§ Assignment
Look through the listing below for the line containing "Figure 1. A-type". Copy it and each line after it up to and including the line containing "Figure 11. Schematic", exactly, leaving out pictures.

§ Data
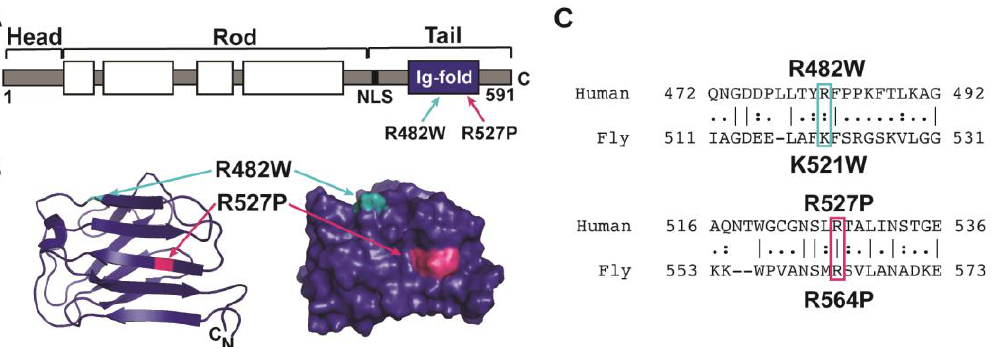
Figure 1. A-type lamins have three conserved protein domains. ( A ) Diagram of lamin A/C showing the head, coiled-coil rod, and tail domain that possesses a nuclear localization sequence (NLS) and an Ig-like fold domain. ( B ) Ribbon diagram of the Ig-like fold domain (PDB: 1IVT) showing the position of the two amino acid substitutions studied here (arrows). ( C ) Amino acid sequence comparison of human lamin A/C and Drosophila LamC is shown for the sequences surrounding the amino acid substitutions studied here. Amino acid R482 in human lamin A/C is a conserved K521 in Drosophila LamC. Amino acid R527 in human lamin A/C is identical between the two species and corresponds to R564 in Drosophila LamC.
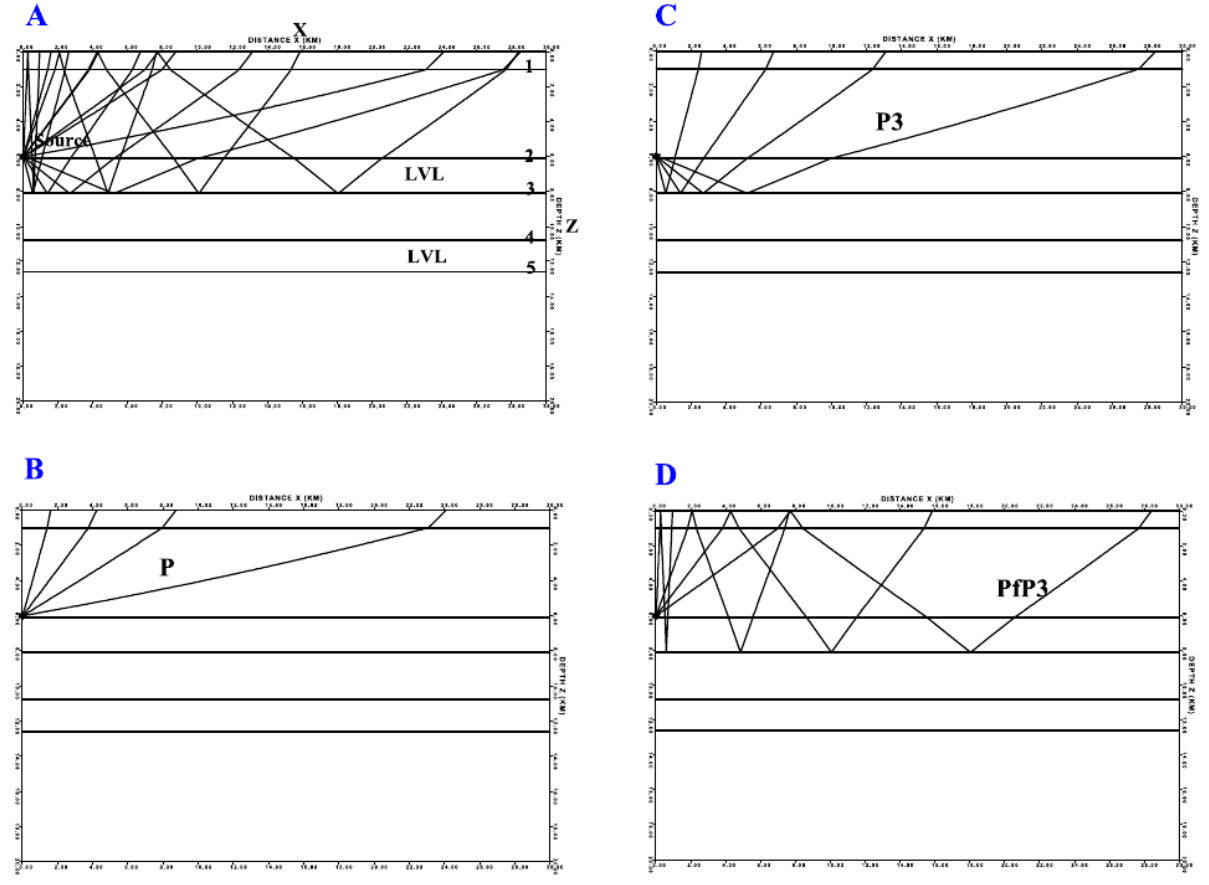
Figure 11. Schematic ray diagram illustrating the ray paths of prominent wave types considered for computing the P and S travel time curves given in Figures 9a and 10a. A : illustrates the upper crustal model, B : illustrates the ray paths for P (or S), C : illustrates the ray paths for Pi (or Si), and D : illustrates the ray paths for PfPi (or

--

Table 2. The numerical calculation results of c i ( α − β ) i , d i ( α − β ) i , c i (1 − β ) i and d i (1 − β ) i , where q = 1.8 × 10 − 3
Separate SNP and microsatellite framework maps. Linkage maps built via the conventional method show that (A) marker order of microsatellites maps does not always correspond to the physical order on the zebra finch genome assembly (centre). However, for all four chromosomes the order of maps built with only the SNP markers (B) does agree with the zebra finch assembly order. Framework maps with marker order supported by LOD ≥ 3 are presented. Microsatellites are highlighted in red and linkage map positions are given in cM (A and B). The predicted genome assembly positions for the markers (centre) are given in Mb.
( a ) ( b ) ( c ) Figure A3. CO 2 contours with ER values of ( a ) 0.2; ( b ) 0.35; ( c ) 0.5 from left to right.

§ Solution to this task
Figure 1. A-type lamins have three conserved protein domains. ( A ) Diagram of lamin A/C showing the head, coiled-coil rod, and tail domain that possesses a nuclear localization sequence (NLS) and an Ig-like fold domain. ( B ) Ribbon diagram of the Ig-like fold domain (PDB: 1IVT) showing the position of the two amino acid substitutions studied here (arrows). ( C ) Amino acid sequence comparison of human lamin A/C and Drosophila LamC is shown for the sequences surrounding the amino acid substitutions studied here. Amino acid R482 in human lamin A/C is a conserved K521 in Drosophila LamC. Amino acid R527 in human lamin A/C is identical between the two species and corresponds to R564 in Drosophila LamC.
Figure 11. Schematic ray diagram illustrating the ray paths of prominent wave types considered for computing the P and S travel time curves given in Figures 9a and 10a. A : illustrates the upper crustal model, B : illustrates the ray paths for P (or S), C : illustrates the ray paths for Pi (or Si), and D : illustrates the ray paths for PfPi (or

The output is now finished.